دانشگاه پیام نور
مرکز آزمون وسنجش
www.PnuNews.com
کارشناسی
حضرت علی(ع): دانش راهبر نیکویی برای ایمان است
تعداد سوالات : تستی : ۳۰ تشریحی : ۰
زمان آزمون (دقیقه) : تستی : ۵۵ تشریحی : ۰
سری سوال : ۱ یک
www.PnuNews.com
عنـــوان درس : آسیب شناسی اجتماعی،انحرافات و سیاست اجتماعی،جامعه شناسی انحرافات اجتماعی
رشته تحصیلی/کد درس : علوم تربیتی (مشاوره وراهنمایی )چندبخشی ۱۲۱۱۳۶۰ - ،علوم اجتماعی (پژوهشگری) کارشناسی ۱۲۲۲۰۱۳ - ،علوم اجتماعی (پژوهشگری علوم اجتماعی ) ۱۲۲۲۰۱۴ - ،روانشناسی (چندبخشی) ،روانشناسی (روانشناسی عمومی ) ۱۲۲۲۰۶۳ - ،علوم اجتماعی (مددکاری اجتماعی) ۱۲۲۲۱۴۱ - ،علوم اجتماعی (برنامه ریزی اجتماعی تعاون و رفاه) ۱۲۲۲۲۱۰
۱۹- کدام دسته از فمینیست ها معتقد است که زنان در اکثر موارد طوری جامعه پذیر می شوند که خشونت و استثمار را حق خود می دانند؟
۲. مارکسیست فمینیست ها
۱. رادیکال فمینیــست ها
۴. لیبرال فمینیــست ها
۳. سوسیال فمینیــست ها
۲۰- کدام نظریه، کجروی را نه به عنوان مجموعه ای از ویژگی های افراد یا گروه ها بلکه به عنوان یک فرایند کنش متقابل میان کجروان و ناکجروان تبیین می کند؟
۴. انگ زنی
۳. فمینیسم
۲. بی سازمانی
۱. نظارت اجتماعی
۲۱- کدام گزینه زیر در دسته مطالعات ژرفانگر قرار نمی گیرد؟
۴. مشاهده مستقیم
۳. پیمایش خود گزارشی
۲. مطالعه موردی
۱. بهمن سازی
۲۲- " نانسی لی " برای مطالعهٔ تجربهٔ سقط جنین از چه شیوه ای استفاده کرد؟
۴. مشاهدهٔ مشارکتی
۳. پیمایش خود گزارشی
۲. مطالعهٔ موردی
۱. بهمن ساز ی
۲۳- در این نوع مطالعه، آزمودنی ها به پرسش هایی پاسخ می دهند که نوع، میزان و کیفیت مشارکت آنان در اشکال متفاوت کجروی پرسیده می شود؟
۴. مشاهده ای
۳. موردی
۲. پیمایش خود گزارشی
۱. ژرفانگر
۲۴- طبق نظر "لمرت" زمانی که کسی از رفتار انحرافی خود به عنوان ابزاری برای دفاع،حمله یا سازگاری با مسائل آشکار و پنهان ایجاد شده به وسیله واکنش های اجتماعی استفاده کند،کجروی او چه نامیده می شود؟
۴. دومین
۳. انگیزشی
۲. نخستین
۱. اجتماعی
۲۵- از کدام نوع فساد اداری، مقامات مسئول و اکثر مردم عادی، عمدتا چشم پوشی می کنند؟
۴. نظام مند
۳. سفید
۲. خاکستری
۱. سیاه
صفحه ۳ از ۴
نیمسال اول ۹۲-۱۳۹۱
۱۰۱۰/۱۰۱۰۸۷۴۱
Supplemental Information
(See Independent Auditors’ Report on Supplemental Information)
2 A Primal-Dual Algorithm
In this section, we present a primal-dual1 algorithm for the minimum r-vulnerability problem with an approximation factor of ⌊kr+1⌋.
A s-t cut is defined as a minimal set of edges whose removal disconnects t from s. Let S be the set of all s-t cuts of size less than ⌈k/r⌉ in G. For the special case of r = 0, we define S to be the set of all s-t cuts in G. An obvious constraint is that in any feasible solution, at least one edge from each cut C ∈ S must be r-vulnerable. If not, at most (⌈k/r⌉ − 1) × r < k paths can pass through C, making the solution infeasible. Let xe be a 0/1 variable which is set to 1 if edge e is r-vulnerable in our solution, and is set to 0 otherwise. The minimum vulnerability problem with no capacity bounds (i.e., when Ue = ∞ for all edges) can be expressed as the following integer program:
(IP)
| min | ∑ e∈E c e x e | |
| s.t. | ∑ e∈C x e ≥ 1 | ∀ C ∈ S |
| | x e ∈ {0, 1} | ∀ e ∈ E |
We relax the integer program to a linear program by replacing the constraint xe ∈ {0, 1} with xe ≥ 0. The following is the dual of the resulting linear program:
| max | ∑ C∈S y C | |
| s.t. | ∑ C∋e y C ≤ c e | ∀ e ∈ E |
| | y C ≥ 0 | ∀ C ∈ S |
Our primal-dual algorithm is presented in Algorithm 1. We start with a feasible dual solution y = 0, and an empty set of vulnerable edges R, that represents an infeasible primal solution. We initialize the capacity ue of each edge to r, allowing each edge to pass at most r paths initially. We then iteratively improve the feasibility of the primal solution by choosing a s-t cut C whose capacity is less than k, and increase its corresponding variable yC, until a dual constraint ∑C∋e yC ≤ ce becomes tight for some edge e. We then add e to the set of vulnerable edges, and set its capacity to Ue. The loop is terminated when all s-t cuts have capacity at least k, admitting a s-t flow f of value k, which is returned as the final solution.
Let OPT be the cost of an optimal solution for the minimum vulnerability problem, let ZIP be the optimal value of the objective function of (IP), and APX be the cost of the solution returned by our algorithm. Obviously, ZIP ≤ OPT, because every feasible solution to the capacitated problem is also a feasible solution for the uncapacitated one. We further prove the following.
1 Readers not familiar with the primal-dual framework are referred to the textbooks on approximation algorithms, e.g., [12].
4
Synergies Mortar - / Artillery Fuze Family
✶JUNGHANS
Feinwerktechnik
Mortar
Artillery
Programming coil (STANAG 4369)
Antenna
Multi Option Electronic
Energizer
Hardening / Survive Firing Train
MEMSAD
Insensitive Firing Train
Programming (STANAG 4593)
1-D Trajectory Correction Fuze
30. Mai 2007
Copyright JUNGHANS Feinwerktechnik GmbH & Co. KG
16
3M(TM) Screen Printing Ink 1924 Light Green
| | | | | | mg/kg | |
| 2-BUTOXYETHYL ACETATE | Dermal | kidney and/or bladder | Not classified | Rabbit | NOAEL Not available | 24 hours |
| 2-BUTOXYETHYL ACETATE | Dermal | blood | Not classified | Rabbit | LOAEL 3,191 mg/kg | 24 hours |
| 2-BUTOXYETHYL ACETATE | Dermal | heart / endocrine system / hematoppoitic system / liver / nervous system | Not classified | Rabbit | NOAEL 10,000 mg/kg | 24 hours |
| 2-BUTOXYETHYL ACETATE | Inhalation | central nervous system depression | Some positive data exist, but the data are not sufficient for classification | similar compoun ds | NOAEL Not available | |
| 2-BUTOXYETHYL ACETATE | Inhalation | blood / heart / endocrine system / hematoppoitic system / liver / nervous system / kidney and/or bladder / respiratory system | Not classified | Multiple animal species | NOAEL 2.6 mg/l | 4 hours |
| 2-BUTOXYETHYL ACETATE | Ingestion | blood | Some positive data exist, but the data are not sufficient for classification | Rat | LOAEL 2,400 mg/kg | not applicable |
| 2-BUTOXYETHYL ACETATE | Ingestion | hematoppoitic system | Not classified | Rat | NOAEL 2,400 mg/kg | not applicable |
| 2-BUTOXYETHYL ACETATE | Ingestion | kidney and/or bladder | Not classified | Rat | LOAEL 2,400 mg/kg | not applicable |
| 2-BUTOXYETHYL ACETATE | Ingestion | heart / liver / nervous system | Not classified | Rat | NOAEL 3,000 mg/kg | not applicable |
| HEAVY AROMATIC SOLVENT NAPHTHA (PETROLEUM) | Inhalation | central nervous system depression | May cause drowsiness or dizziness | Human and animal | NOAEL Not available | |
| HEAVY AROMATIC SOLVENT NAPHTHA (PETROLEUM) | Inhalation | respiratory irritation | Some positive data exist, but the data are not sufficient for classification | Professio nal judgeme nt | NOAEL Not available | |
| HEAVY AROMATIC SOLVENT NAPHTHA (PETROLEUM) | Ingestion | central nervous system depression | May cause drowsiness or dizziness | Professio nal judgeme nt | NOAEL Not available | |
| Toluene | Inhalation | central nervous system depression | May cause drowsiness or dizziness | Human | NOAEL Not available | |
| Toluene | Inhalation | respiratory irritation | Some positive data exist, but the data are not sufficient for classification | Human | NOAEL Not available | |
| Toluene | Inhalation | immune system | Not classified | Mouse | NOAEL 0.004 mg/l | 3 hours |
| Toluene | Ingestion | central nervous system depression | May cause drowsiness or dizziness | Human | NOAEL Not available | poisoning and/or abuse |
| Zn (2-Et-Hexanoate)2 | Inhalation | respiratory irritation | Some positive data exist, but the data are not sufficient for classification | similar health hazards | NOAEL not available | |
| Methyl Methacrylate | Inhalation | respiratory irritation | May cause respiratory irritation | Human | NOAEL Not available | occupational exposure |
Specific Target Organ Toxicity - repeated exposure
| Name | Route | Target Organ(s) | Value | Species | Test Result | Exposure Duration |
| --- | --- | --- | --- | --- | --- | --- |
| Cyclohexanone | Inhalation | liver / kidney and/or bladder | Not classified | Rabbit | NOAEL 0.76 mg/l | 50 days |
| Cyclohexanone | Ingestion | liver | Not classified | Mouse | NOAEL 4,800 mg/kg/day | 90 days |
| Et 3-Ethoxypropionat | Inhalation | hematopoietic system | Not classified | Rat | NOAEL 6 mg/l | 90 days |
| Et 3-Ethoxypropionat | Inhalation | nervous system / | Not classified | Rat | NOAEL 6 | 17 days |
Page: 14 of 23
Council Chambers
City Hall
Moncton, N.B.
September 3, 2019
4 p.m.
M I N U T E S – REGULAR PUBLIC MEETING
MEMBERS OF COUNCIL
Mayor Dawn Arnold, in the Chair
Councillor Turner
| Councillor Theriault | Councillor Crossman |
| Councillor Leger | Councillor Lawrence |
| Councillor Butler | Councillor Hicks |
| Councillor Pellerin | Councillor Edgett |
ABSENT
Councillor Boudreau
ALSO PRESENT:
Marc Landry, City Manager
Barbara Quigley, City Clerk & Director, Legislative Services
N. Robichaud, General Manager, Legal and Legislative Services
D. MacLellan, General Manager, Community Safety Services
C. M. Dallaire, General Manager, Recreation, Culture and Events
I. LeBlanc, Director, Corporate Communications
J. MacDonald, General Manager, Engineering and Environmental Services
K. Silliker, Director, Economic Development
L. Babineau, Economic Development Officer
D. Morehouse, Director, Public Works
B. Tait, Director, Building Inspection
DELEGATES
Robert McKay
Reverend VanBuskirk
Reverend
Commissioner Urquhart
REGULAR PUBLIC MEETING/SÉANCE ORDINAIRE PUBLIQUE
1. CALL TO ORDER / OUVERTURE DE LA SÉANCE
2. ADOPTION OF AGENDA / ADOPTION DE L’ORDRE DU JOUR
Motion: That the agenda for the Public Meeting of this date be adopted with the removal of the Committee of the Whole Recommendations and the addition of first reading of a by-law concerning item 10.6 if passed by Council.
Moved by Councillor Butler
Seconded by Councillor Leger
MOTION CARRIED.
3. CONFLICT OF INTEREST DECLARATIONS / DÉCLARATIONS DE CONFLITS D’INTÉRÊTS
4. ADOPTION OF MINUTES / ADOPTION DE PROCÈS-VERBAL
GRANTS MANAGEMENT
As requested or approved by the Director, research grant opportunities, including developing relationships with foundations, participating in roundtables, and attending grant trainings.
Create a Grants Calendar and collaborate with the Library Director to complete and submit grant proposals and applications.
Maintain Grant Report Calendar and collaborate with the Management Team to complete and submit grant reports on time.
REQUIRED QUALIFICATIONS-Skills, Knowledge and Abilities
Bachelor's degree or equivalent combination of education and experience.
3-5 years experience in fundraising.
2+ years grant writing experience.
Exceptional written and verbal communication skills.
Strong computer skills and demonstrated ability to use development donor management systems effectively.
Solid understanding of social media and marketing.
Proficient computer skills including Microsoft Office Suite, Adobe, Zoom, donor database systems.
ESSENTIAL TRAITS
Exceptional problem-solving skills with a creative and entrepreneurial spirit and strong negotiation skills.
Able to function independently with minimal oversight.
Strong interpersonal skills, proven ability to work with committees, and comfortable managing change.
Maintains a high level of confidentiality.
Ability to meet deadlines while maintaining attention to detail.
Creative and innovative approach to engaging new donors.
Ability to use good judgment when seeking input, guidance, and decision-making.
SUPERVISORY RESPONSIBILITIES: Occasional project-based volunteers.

______________________________

— Activity —
Please report, as a bare number, how many lines of the data contain the word "animal".

— Worked solution —
2